Given that the kernel doesn't support HFS+ I don't know how it works.
Conor
[Correspondent Trent Buck adds (thanks, Trent):]
The "hfsplus" utilities are modeled after the mtools utilities -- they operate at the user level on a single HFS+ device at a time, presumably doing byte-wise reads of the file/device (although I haven't checked).
That package is superseded by the hfsplus 2.6 kernel module, which can mount HFS+ filesystems natively. I use this for reading from and writing to my iPod. It's case-insensitive, but whatever case you use is kept, like VFAT.

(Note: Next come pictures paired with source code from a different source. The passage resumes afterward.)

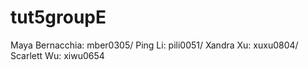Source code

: # tut5groupE
Maya Bernacchia: mber0305/ Ping Li: pili0051/ Xandra Xu: xuxu0804/ Scarlett Wu: xiwu0654
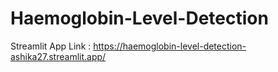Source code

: # Haemoglobin-Level-Detection

Streamlit App Link : https://haemoglobin-level-detection-ashika27.streamlit.app/
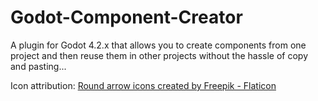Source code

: # Godot-Component-Creator
A plugin for Godot 4.2.x that allows you to create components from one project and then reuse them in other projects without the hassle of copy and pasting...

Icon attribution: <a href="[https://www.flaticon.com/free-icons/round-arrow](https://www.flaticon.com/free-icon/rotation_2161786?term=rounded+arrows&page=1&position=52&origin=search&related_id=2161786)" title="round arrow icons">Round arrow icons created by Freepik - Flaticon</a>
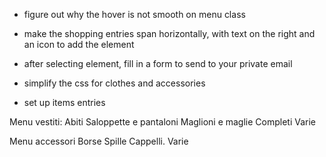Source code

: - figure out why the hover is not smooth on menu class

- make the shopping entries span horizontally, with text on the right and an icon to add the element

- after selecting element, fill in a form to send to your private email

- simplify the css for clothes and accessories

- set up items entries

Menu vestiti:
Abiti
Saloppette e pantaloni
Maglioni e maglie
Completi
Varie

Menu accessori
Borse
Spille
Cappelli.
Varie
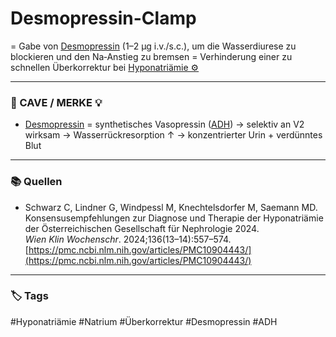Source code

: # Desmopressin-Clamp

= Gabe von [Desmopressin](Desmopressin.md) (1–2 µg i.v./s.c.), um die Wasserdiurese zu blockieren und den Na‑Anstieg zu bremsen
= Verhinderung einer zu schnellen Überkorrektur bei [Hyponatriämie ⚙️](Hyponatriämie%20⚙️.md)

---
### 🚨 CAVE / MERKE 💡
- [Desmopressin](Desmopressin.md) = synthetisches Vasopressin ([ADH](ADH.md))
	→ selektiv an V2 wirksam 
	→ Wasserrückresorption ↑
	→ konzentrierter Urin + verdünntes Blut

---

### 📚 Quellen
- Schwarz C, Lindner G, Windpessl M, Knechtelsdorfer M, Saemann MD.  
Konsensusempfehlungen zur Diagnose und Therapie der Hyponatriämie der Österreichischen Gesellschaft für Nephrologie 2024.  
*Wien Klin Wochenschr*. 2024;136(13–14):557–574.  
[https://pmc.ncbi.nlm.nih.gov/articles/PMC10904443/](https://pmc.ncbi.nlm.nih.gov/articles/PMC10904443/)  

  


---
### 🏷️ Tags
#Hyponatriämie #Natrium #Überkorrektur #Desmopressin #ADH 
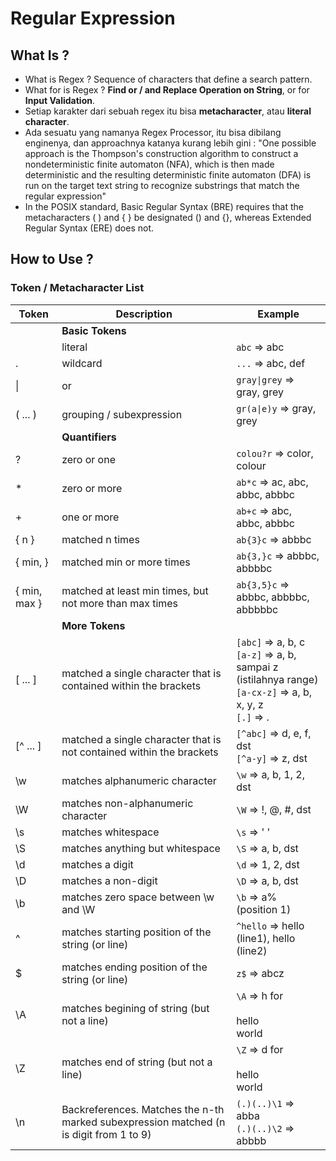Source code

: # Regular Expression

## What Is ?

- What is Regex ? Sequence of characters that define a search pattern.
- What for is Regex ? **Find or / and Replace Operation on String**, or for **Input Validation**.
- Setiap karakter dari sebuah regex itu bisa **metacharacter**, atau **literal character**.
- Ada sesuatu yang namanya Regex Processor, itu bisa dibilang enginenya, dan approachnya katanya kurang lebih gini : "One possible approach is the Thompson's construction algorithm to construct a nondeterministic finite automaton (NFA), which is then made deterministic and the resulting deterministic finite automaton (DFA) is run on the target text string to recognize substrings that match the regular expression"
- In the POSIX standard, Basic Regular Syntax (BRE) requires that the metacharacters ( ) and { } be designated \(\) and \{\}, whereas Extended Regular Syntax (ERE) does not.

## How to Use ?

### Token / Metacharacter List

| Token        | Description                                                  | Example                                                      |
| ------------ | ------------------------------------------------------------ | ------------------------------------------------------------ |
|              | **Basic Tokens**                                             |                                                              |
|              | literal                                                      | `abc` ⇒ abc                                                  |
| .            | wildcard                                                     | `...` ⇒ abc, def                                             |
| \|           | or                                                           | `gray\|grey` ⇒ gray, grey                                     |
| ( ... )      | grouping / subexpression                                     | `gr(a\|e)y` ⇒ gray, grey                                     |
|              | **Quantifiers**                                              |                                                              |
| ?            | zero or one                                                  | `colou?r` ⇒ color, colour                                    |
| *            | zero or more                                                 | `ab*c` ⇒ ac, abc, abbc, abbbc                                |
| +            | one or more                                                  | `ab+c` ⇒ abc, abbc, abbbc                                    |
| { n }        | matched n times                                              | `ab{3}c` ⇒ abbbc                                             |
| { min, }     | matched min or more times                                    | `ab{3,}c` ⇒ abbbc, abbbbc                                    |
| { min, max } | matched at least min times, but not more than max times      | `ab{3,5}c` ⇒ abbbc, abbbbc, abbbbbc                          |
|              | **More Tokens**                                              |                                                              |
| [ ... ]      | matched a single character that is contained within the brackets | `[abc]` ⇒ a, b, c <br />`[a-z]` ⇒ a, b, sampai z (istilahnya range) <br />`[a-cx-z]` ⇒ a, b, x, y, z<br />`[.]` ⇒ . |
| [^ ... ]     | matched a single character that is not contained within the brackets | `[^abc]` ⇒ d, e, f, dst <br />`[^a-y]` ⇒ z, dst              |
| \w           | matches alphanumeric character                               | `\w` ⇒ a, b, 1, 2, dst                                       |
| \W           | matches non-alphanumeric character                           | `\W` ⇒ !, @, #, dst                                          |
| \s           | matches whitespace                                           | `\s` ⇒ ' '                                                   |
| \S           | matches anything but whitespace                              | `\S` ⇒ a, b, dst                                             |
| \d           | matches a digit                                              | `\d` ⇒ 1, 2, dst                                             |
| \D           | matches a non-digit                                          | `\D` ⇒ a, b, dst                                             |
| \b           | matches zero space between \w and \W                         | `\b` ⇒ a% (position 1)                                       |
| ^            | matches starting position of the string (or line)            | `^hello` ⇒ hello (line1), hello (line2)                      |
| $            | matches ending position of the string (or line)              | `z$` ⇒ abcz                                                  |
| \A           | matches begining of string (but not a line)                  | `\A` ⇒ h for <br /><br />hello <br />world                   |
| \Z           | matches end of string (but not a line)                       | `\Z` ⇒ d for <br /><br />hello <br />world                   |
| \n           | Backreferences. Matches the n-th marked subexpression matched (n is digit from 1 to 9) | `(.)(..)\1` ⇒ abba <br />`(.)(..)\2` ⇒ abbbb                 |



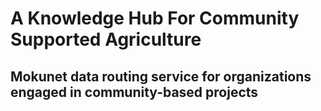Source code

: # A Knowledge Hub For Community Supported Agriculture

## Mokunet data routing service for organizations engaged in community-based projects
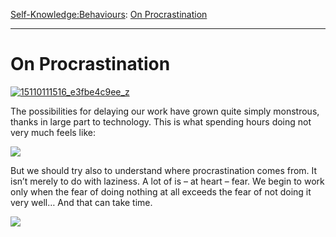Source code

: [Self-Knowledge:](https://www.theschooloflife.com/thebookoflife/category/self-knowledge/)[Behaviours](https://www.theschooloflife.com/thebookoflife/category/self-knowledge/behaviours/): [On Procrastination](https://www.theschooloflife.com/thebookoflife/on-procrastination/)

* * *

# On Procrastination

[![15110111516_e3fbe4c9ee_z](https://www.theschooloflife.com/thebookoflife/wp-content/uploads/2014/11/15110111516_e3fbe4c9ee_z.jpg)](http://www.thebookoflife.org/wp-content/uploads/2014/11/15110111516_e3fbe4c9ee_z.jpg)

The possibilities for delaying our work have grown quite simply monstrous, thanks in large part to technology. This is what spending hours doing not very much feels like:

[![](https://img.youtube.com/vi/cWuglG7LZD0/0.jpg)](https://www.youtube.com/embed/cWuglG7LZD0 '')

But we should try also to understand where procrastination comes from. It isn’t merely to do with laziness. A lot of is – at heart – fear. We begin to work only when the fear of doing nothing at all exceeds the fear of not doing it very well… And that can take time.

[![](https://img.youtube.com/vi/3QetfnYgjRE/0.jpg)](https://www.youtube.com/embed/3QetfnYgjRE '')
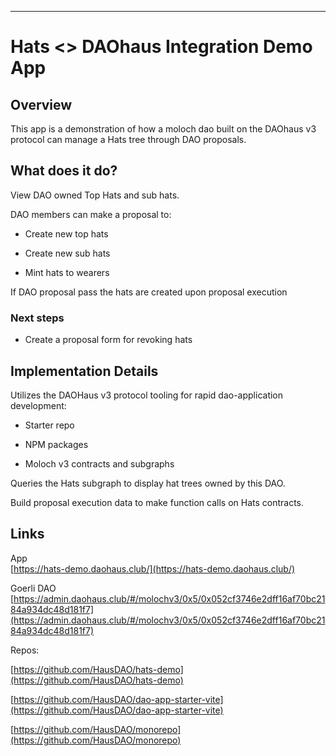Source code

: ---

# Hats <> DAOhaus Integration Demo App

## Overview

This app is a demonstration of how a moloch dao built on the DAOhaus v3 protocol can manage a Hats tree through DAO proposals.

## What does it do?

View DAO owned Top Hats and sub hats.

[](https://s3.amazonaws.com/charm.public/user-content/6cc7e5c5-24f9-4b10-b406-91992344a4e7/3f81f824-337e-43fc-ac04-8c81a7851d6c/Screenshot-from-2023-04-11-09-34-32.png)

DAO members can make a proposal to:

- Create new top hats

- Create new sub hats

- Mint hats to wearers

[](https://s3.amazonaws.com/charm.public/user-content/6cc7e5c5-24f9-4b10-b406-91992344a4e7/9761e7a6-4917-4714-b0c6-d2da2f19facf/Screenshot-from-2023-04-11-09-29-40.png)

If DAO proposal pass the hats are created upon proposal execution

[](https://s3.amazonaws.com/charm.public/user-content/6cc7e5c5-24f9-4b10-b406-91992344a4e7/7687a8eb-1333-4370-8bd4-e7c54f5fc681/Screenshot-from-2023-04-11-09-34-20.png)
### Next steps

- Create a proposal form for revoking hats

## Implementation Details

Utilizes the DAOHaus v3 protocol tooling for rapid dao-application development:

- Starter repo

- NPM packages

- Moloch v3 contracts and subgraphs

Queries the Hats subgraph to display hat trees owned by this DAO.

Build proposal execution data to make function calls on Hats contracts.

## Links

App\
[https://hats-demo.daohaus.club/](https://hats-demo.daohaus.club/)

Goerli DAO [https://admin.daohaus.club/#/molochv3/0x5/0x052cf3746e2dff16af70bc2184a934dc48d181f7](https://admin.daohaus.club/#/molochv3/0x5/0x052cf3746e2dff16af70bc2184a934dc48d181f7)

Repos: 

[https://github.com/HausDAO/hats-demo](https://github.com/HausDAO/hats-demo) 

[https://github.com/HausDAO/dao-app-starter-vite](https://github.com/HausDAO/dao-app-starter-vite) 

[https://github.com/HausDAO/monorepo](https://github.com/HausDAO/monorepo)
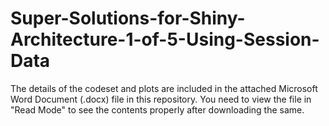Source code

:# Super-Solutions-for-Shiny-Architecture-1-of-5-Using-Session-Data

The details of the codeset and plots are included in the attached Microsoft Word Document (.docx) file in this repository. 
You need to view the file in "Read Mode" to see the contents properly after downloading the same.
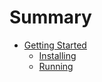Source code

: # Summary

- [Getting Started](intro.md)
    - [Installing](getting_started/installing.md)
    - [Running](getting_started/running.md)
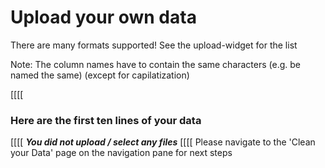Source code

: [//]: # (The brackets are used to split the markdown file into sections)
# Upload your own data

There are many formats supported!  See the upload-widget for the list

Note: The column names have to contain the same characters (e.g. be named the same) (except for capilatization)

[[[[
### Here are the first ten lines of your data

[[[[
_**You did not upload / select any files**_
[[[[
Please navigate to the 'Clean your Data' page on the navigation pane for next steps
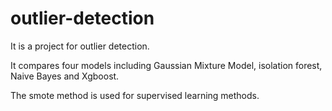 # outlier-detection
It is a project for outlier detection.

It compares four models including Gaussian Mixture Model, isolation forest, Naive Bayes and Xgboost.

The smote method is used for supervised learning methods.
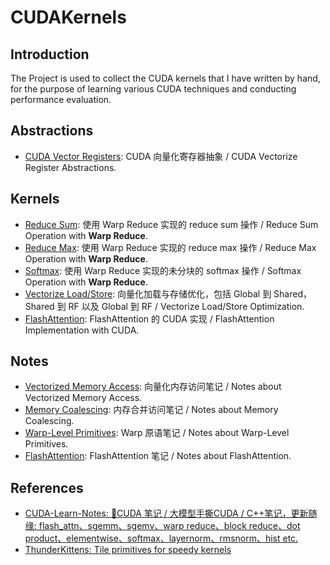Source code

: # CUDAKernels

## Introduction

The Project is used to collect the CUDA kernels that I have written by hand, for the purpose of learning various CUDA techniques and conducting performance evaluation.

## Abstractions

- [CUDA Vector Registers](include/memory/types/register.hpp): CUDA 向量化寄存器抽象 / CUDA Vectorize Register Abstractions.

## Kernels

- [Reduce Sum](src/kernels/reduce.cu): 使用 Warp Reduce 实现的 reduce sum 操作 / Reduce Sum Operation with **Warp Reduce**.
- [Reduce Max](src/kernels/reduce.cu): 使用 Warp Reduce 实现的 reduce max 操作 / Reduce Max Operation with **Warp Reduce**.
- [Softmax](src/kernels/softmax.cu): 使用 Warp Reduce 实现的未分块的 softmax 操作 / Softmax Operation with **Warp Reduce**.
- [Vectorize Load/Store](src/kernels/memory/vec.cu): 向量化加载与存储优化，包括 Global 到 Shared，Shared 到 RF 以及 Global 到 RF / Vectorize Load/Store Optimization.
- [FlashAttention](src/kernels/flash_attn/flash_attn_f32.cu): FlashAttention 的 CUDA 实现 / FlashAttention Implementation with CUDA.

## Notes

- [Vectorized Memory Access](notes/memory/vec.md): 向量化内存访问笔记 / Notes about Vectorized Memory Access.
- [Memory Coalescing](notes/memory/coalescing.md): 内存合并访问笔记 / Notes about Memory Coalescing.
- [Warp-Level Primitives](notes/warp.md): Warp 原语笔记 / Notes about Warp-Level Primitives.
- [FlashAttention](notes/flash_attn.md): FlashAttention 笔记 / Notes about FlashAttention.

## References

- [CUDA-Learn-Notes: 🎉CUDA 笔记 / 大模型手撕CUDA / C++笔记，更新随缘: flash_attn、sgemm、sgemv、warp reduce、block reduce、dot product、elementwise、softmax、layernorm、rmsnorm、hist etc.](https://github.com/DefTruth/CUDA-Learn-Notes)
- [ThunderKittens: Tile primitives for speedy kernels](https://github.com/HazyResearch/ThunderKittens)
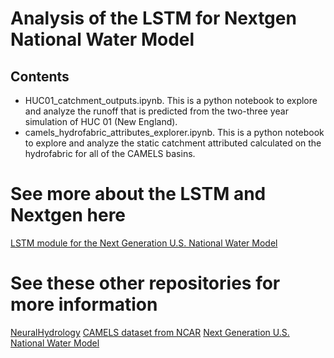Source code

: # Analysis of the LSTM for Nextgen National Water Model
## Contents
* HUC01_catchment_outputs.ipynb. This is a python notebook to explore and analyze the runoff that is predicted from the two-three year simulation of HUC 01 (New England).
* camels_hydrofabric_attributes_explorer.ipynb. This is a python notebook to explore and analyze the static catchment attributed calculated on the hydrofabric for all of the CAMELS basins.

# See more about the LSTM and Nextgen here
[LSTM module for the Next Generation U.S. National Water Model](https://github.com/jmframe/lstm)

# See these other repositories for more information
[NeuralHydrology](https://neuralhydrology.readthedocs.io/en/latest/)
[CAMELS dataset from NCAR](https://ral.ucar.edu/solutions/products/camels)
[Next Generation U.S. National Water Model](https://github.com/NOAA-OWP/ngen)
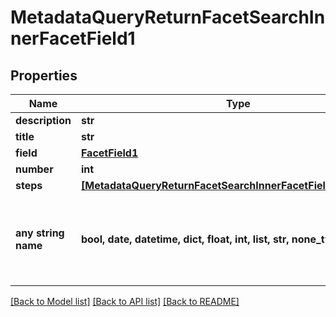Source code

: # MetadataQueryReturnFacetSearchInnerFacetField1


## Properties
Name | Type | Description | Notes
------------ | ------------- | ------------- | -------------
**description** | **str** |  | [optional] 
**title** | **str** |  | [optional] 
**field** | [**FacetField1**](FacetField1.md) |  | [optional] 
**number** | **int** |  | [optional] 
**steps** | [**[MetadataQueryReturnFacetSearchInnerFacetField1StepsInner]**](MetadataQueryReturnFacetSearchInnerFacetField1StepsInner.md) |  | [optional] 
**any string name** | **bool, date, datetime, dict, float, int, list, str, none_type** | any string name can be used but the value must be the correct type | [optional]

[[Back to Model list]](../README.md#documentation-for-models) [[Back to API list]](../README.md#documentation-for-api-endpoints) [[Back to README]](../README.md)


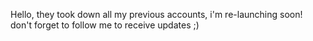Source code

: 
Hello, they took down all my previous accounts, i'm re-launching soon! 
don't forget to follow me to receive updates ;) 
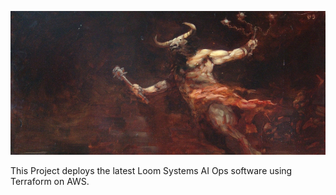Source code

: ![Intro](./docs/minotaur.png)

This Project deploys the latest Loom Systems AI Ops software using Terraform on AWS.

Files that are hidden in the MacOS GUI are visible to Linux utilities like ls(1). As in the OS X environment, "filename" will access the data fork and "filename/rsrc" will access the resource fork. A naïve tarball/copy of and HFS+ filesystem will miss the resource forks, since Linux programs do not check for them.
Several times I have experienced "corruption" when the iPod has been mounted and the machine lost power, or when I forgot that it was still mounted when I removed it. Once the filesystem is corrupted, Linux refuses all write operations, although I haven't noticed any actual data corruption.
There are no fsck or mkfs utilities for HFS+ under Linux. The only way I know to make or repair an HFS+ filesystem is to use the Disk Utility.app under Mac OS X. The three or four times I've tried to repair the iPod's filesystem (after corruption during use under Linux) it has always failed, and I've had to reformat it.
One other thing: at least some HFS+ filesystems are not backwards compatible with the older HFS filesystem, but instead contain a "fake" HFS filesystem. It contains a single file called "Where did all my files go?" or similar, which is intended to explain to users with MacOS 7 and earlier that their OS does not support the newer filesystem. This can confuse Linux users who mount an HFS+ filesystem with the "-t auto", since sometimes it will successfully be mounted as an empty HFS filesystem instead of HFS+. Using "-t hfsplus" avoids this.